● TEXT BLOCK:
►

What humility means this season
That morning in my quiet time, I prayed for humility. I asked God to saturate my life and ministry with it; to protect me from the dangers of pride.
We all know we need humility. So we pray for it, asking God to “make us humble” without really grasping what it is that we ask.
Humility characterizes God. This is His nature and we can’t understand it without understanding how it looks in Him. Humility isn’t something we put on and take off; it is an inner transformation brought about by being exposed to who God is.
We have prayed those “Jesus, humble me” prayers many times. We wait for the Lord to make us humble; for some emotional-spiritual transformation to take place…but if we honestly look at what our hearts has asked Him, the truth is apparent: we want the kind of humbling that is convenient.
We want the kind of humility that protects only our reputation.
The loss of right and reputation is the example of Jesus — giving up His right to reign, surrendering His perfect reputation, and sacrificing His very self for a person who deserved none of this.
Me.
This season, there are many humbling situations that left me feeling quite the fool. My initial response was to dwell in it and facilitate a pity party in my head. Yet in that place, faced with my own limitations and inability, I realized these seasons helped me comprehend the greatness of God’s grace.
Humility is only attained by daily communion with Christ. Communion exposes me to His humble heart, and I learn to see the parts in me that may have offended His heart. Even in my most genuine request for humility, I know sometimes that I fear the cost of it. I know what it will take — and that’s the part I don’t want. I want the character, the beauty, the grace of humility without the pain and discomfort; but they come together. They are one.
Every choice to reject pride is a choice to reject self; to say “yes” to the spirit of God. It is the loss of “me” and the gain of Jesus, even when the gain looks less like Jesus. That’s why humility won’t be a one-time transformation. Rather, it is the daily decision; a thousand minute decisions to put Christ first.
I’ve read this in a book way back. It says,
“Humility is not just doing a lowly task; it is a life committed to the hard task of lowering one’s defenses.”

◄

● SOURCE EXCERPT:

►

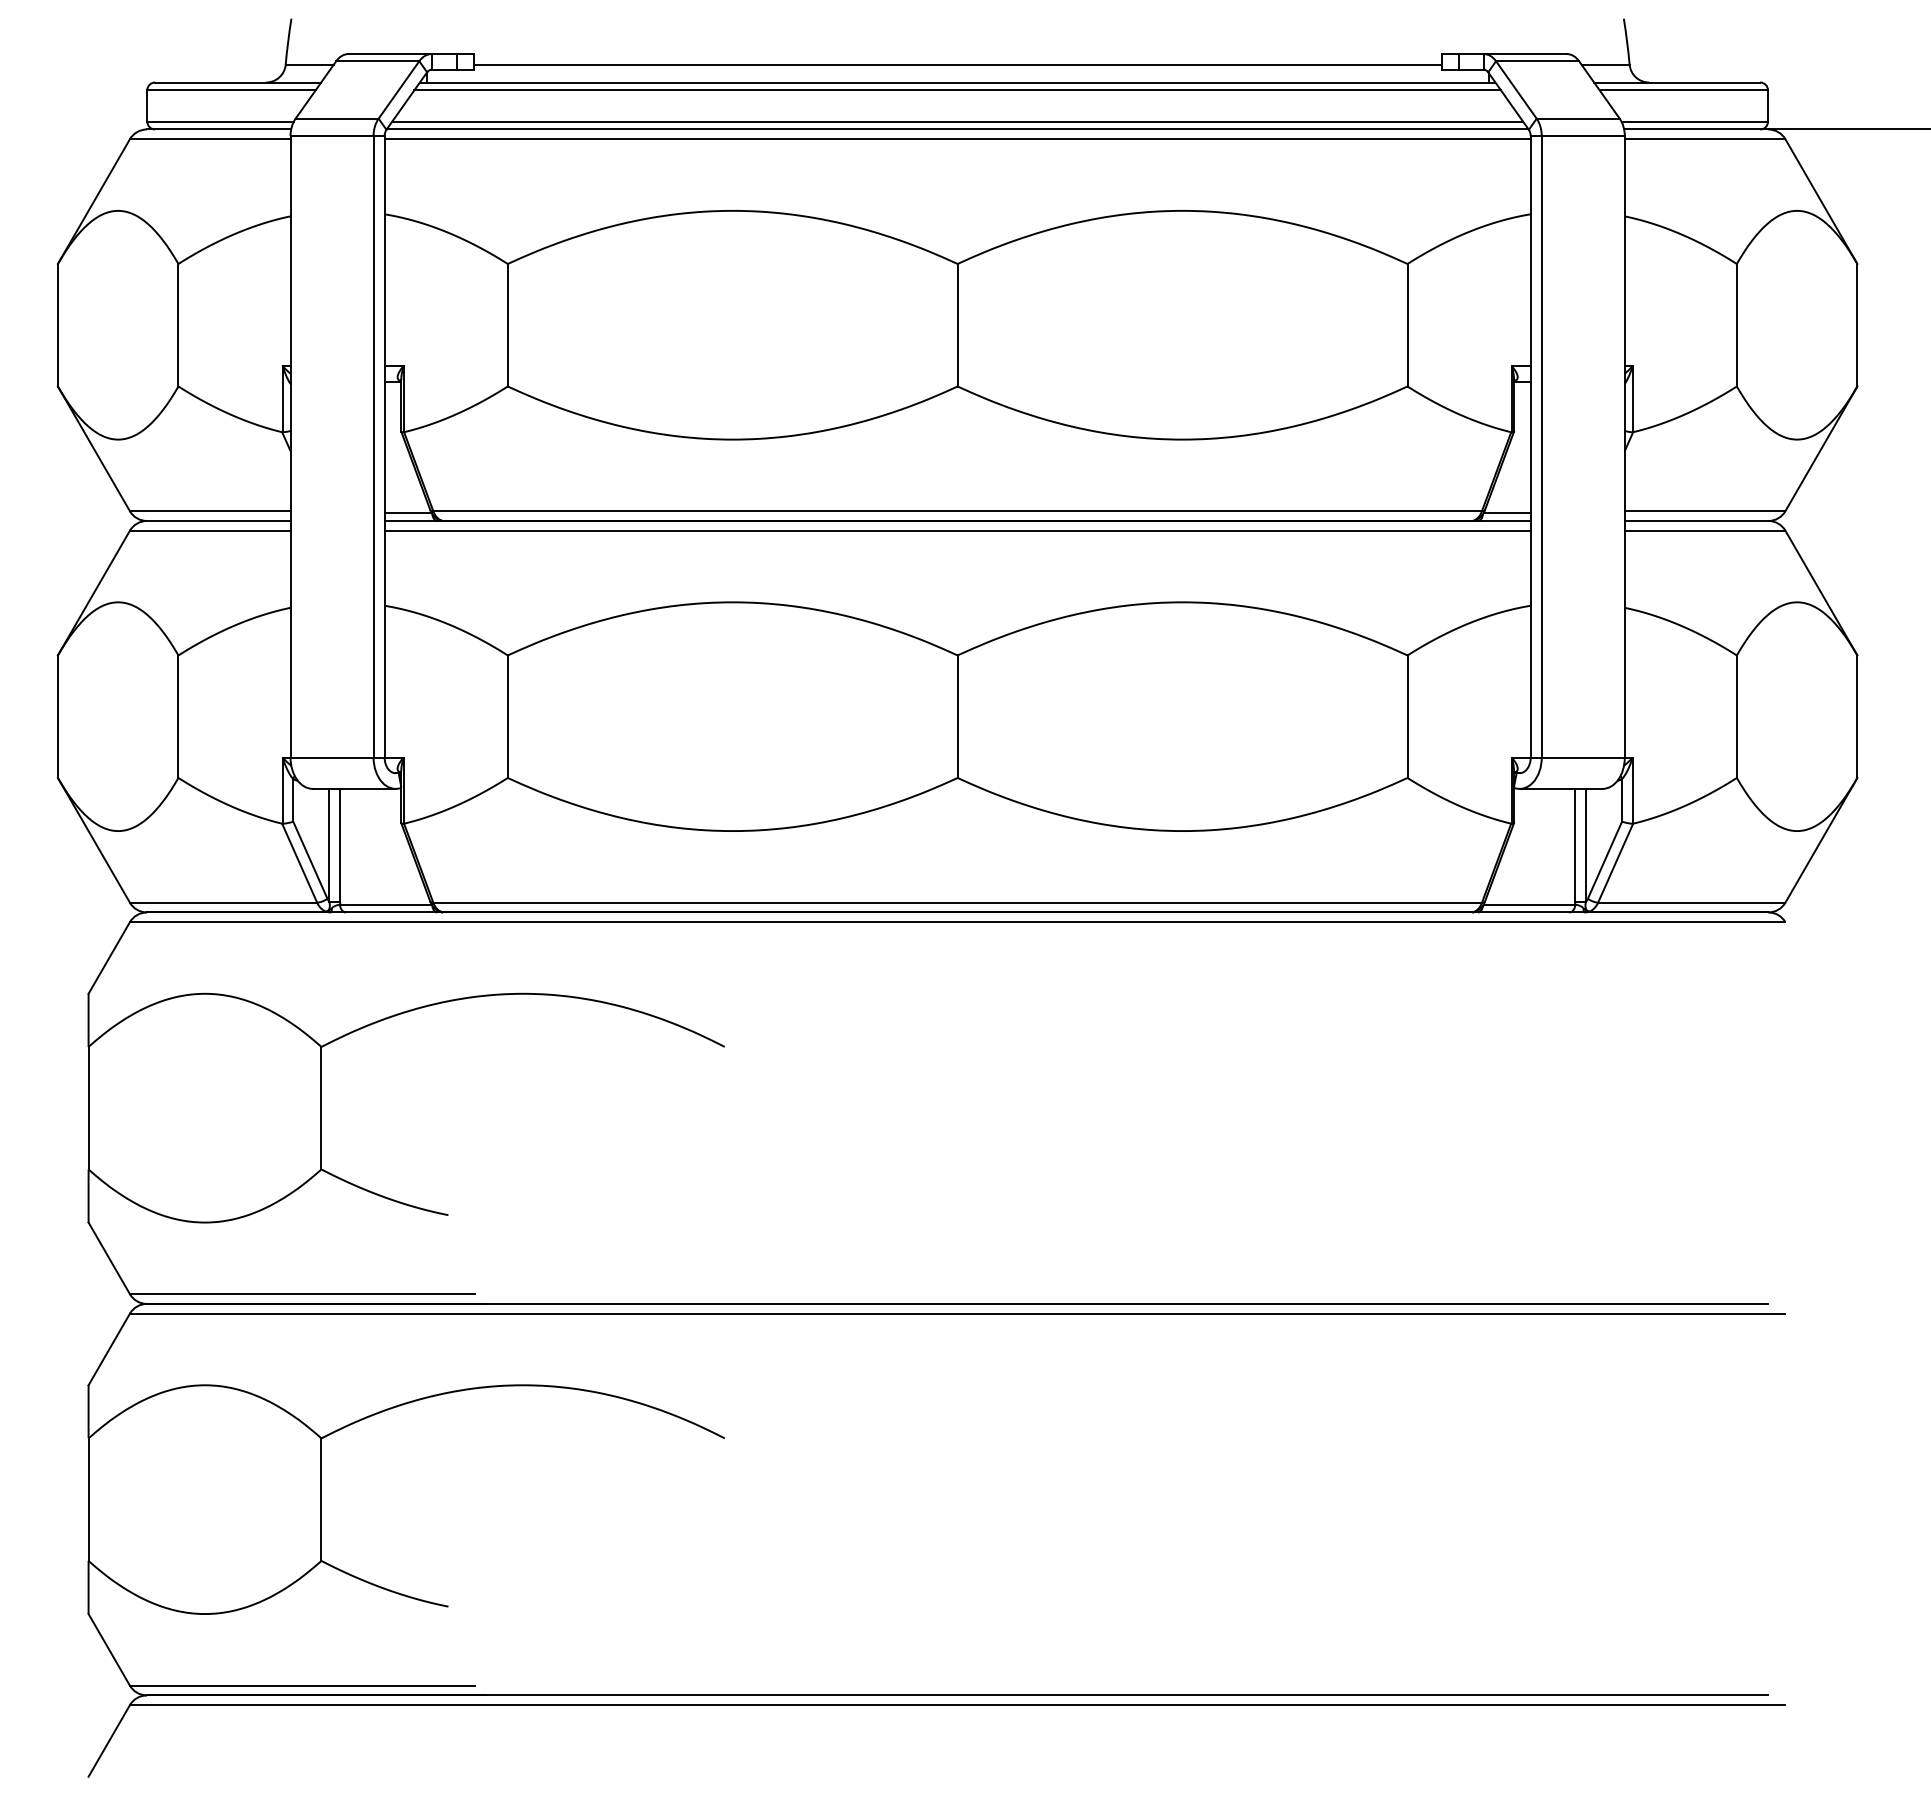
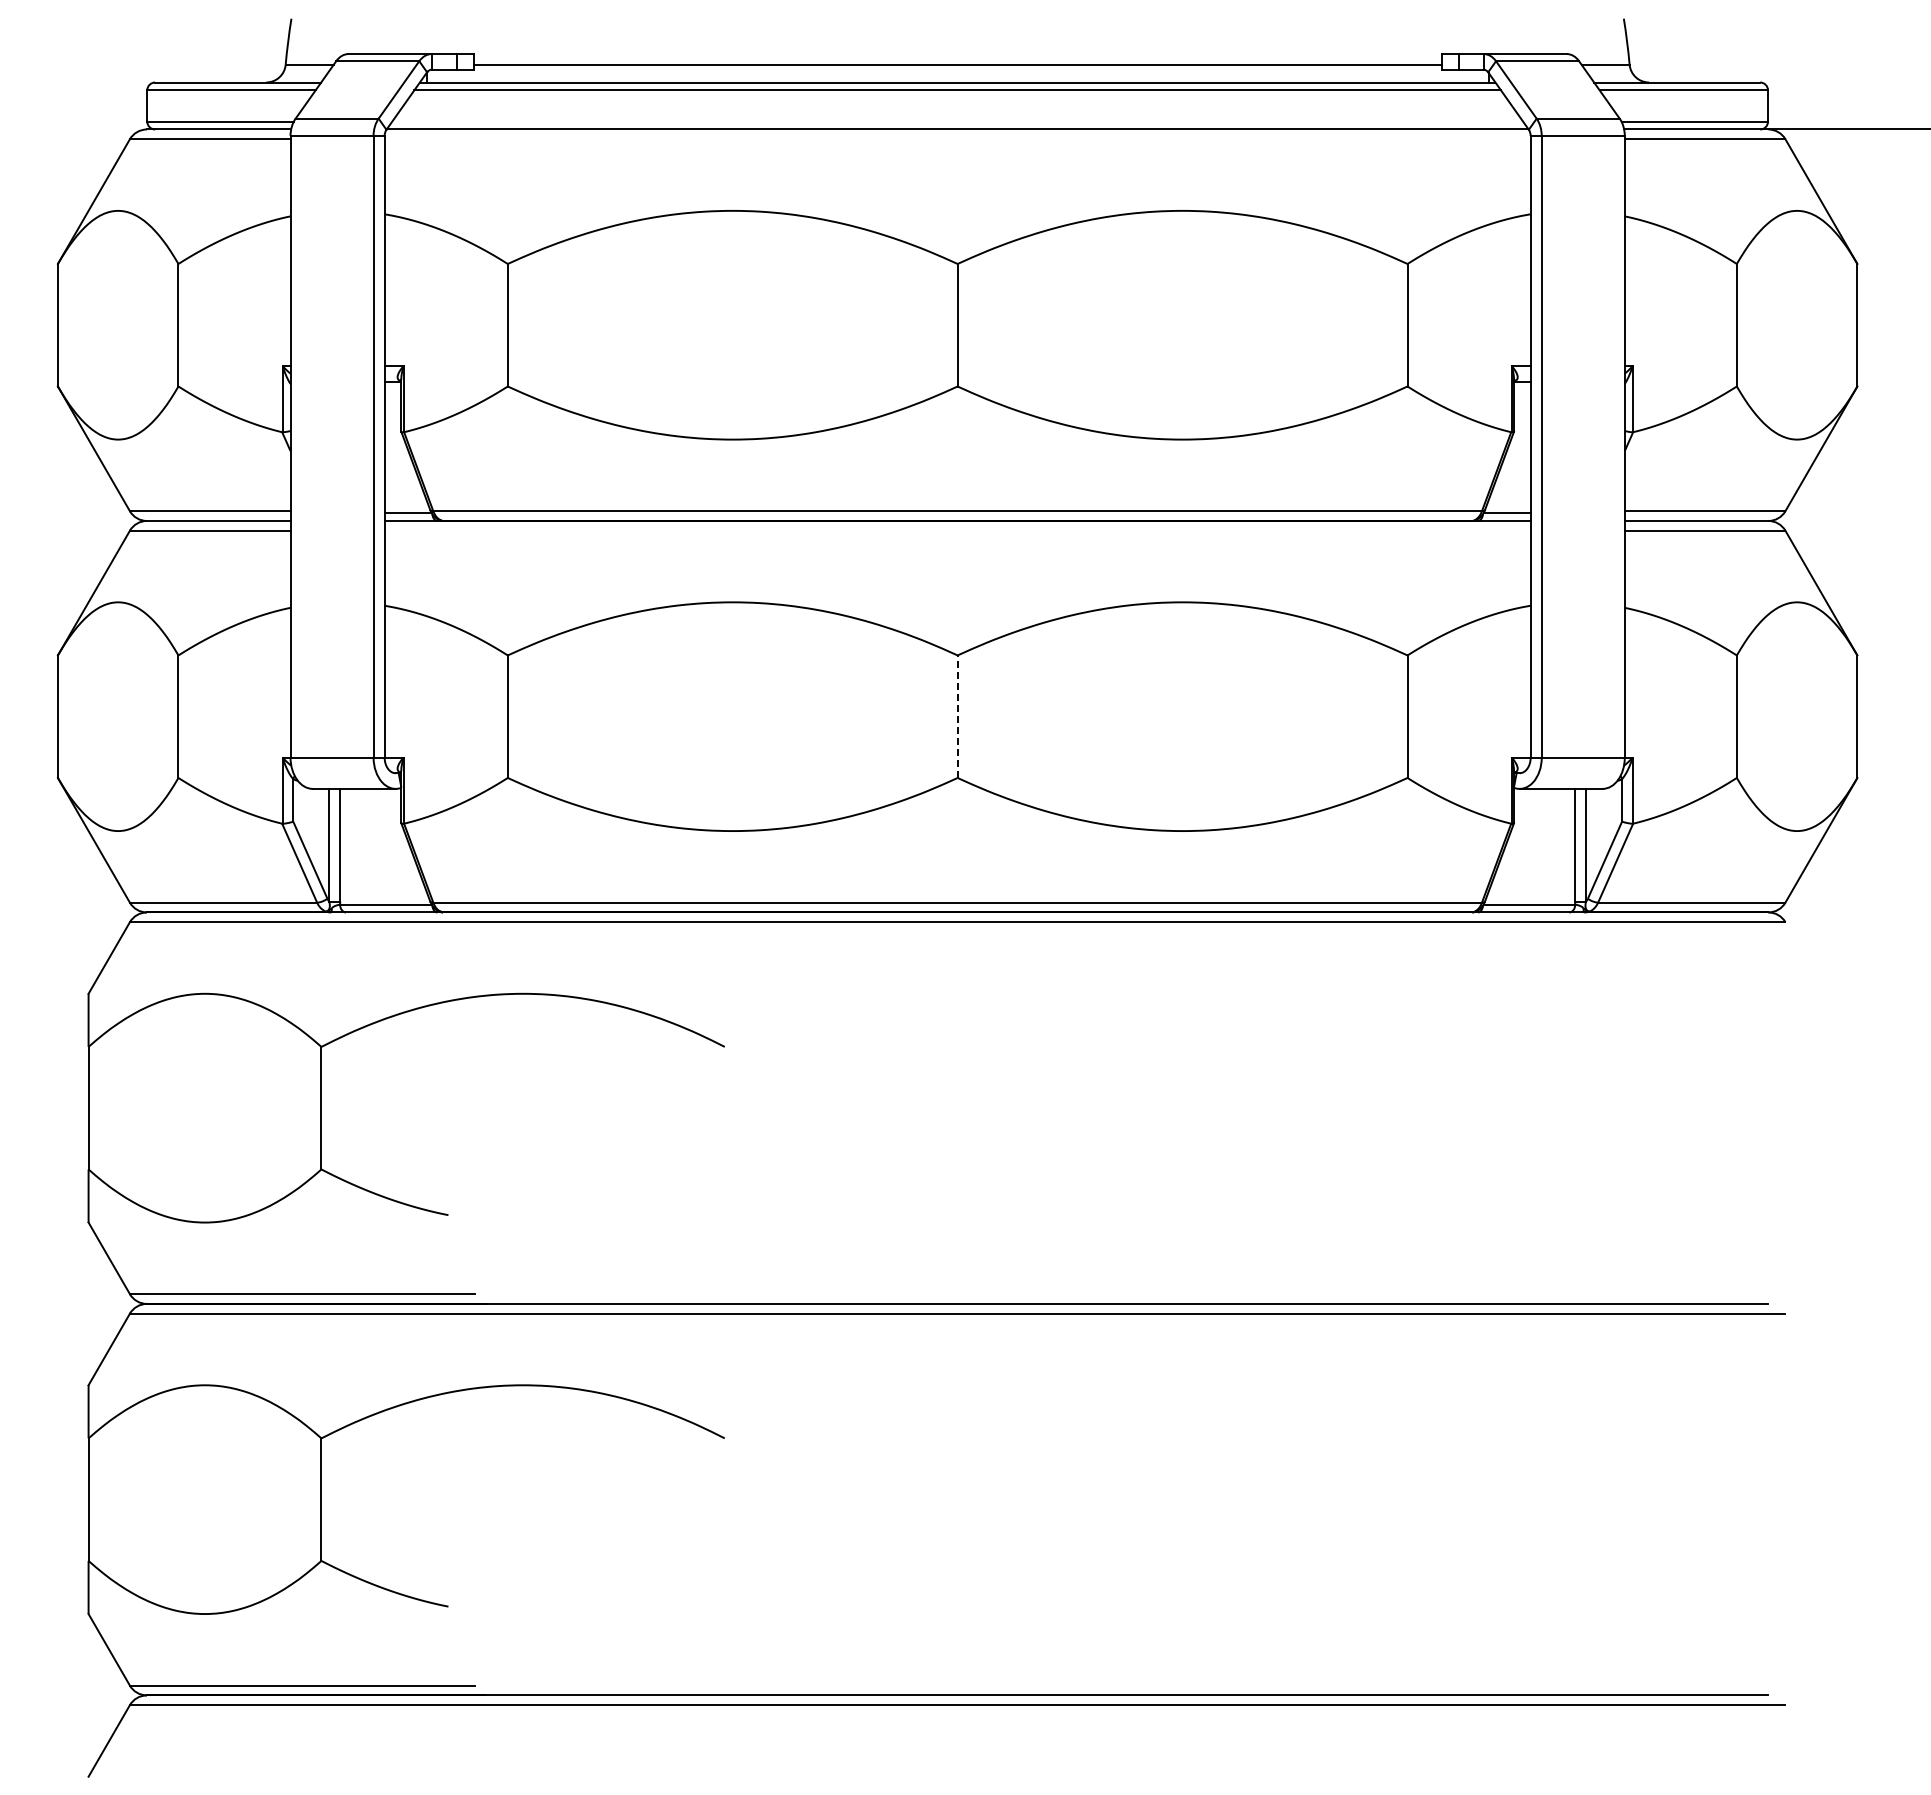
line at (957, 121): present -> none
line at (957, 139): present -> none
line at (957, 530): present -> none
line at (957, 716): solid -> dashed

◄

● EXERCISES TO COMPLETE:
1) In the essay on humility, how does the writer say humility is attained?
2) Carry on the essay on humility from the point where it stops.
The lines can be left aside; they aren't needed here.

● TASK-BY-TASK RESULTS:
1) Only by daily communion with Christ.

2)
One reason the world remains deeply fractured is because there’s too much to defend. This is particularly true within each of us, whether we admit it or not. Our hearts and minds reason a lot. The interior walls we build are too deep and too high to root us in love, so instead of these walls “protecting us”, they actually place us in an unprotected danger zone where the heart becomes naturally defensive and prideful.
The Lord taught me that there is a healthy (yet imperfect) way to navigate through pride — Grace and Value.
If we go back to the Word, it says so much about how Grace enables us to be truly humble and less conceited. It also speaks about how “bearing with one another in love” (Eph. 4:2) and “doing nothing from rivalry or conceit and counting others more significant than yourselves” (Phil. 2:3) display humility.
A person who realized how gracious God is in his life sees himself and the people around him with value, both when they fall short and fly high.
When we truly realize how much value God places in us, we become more gracious to ourselves and gracious to one another both in disappointment and in love.
God’s presence is the perfect place to process our pride.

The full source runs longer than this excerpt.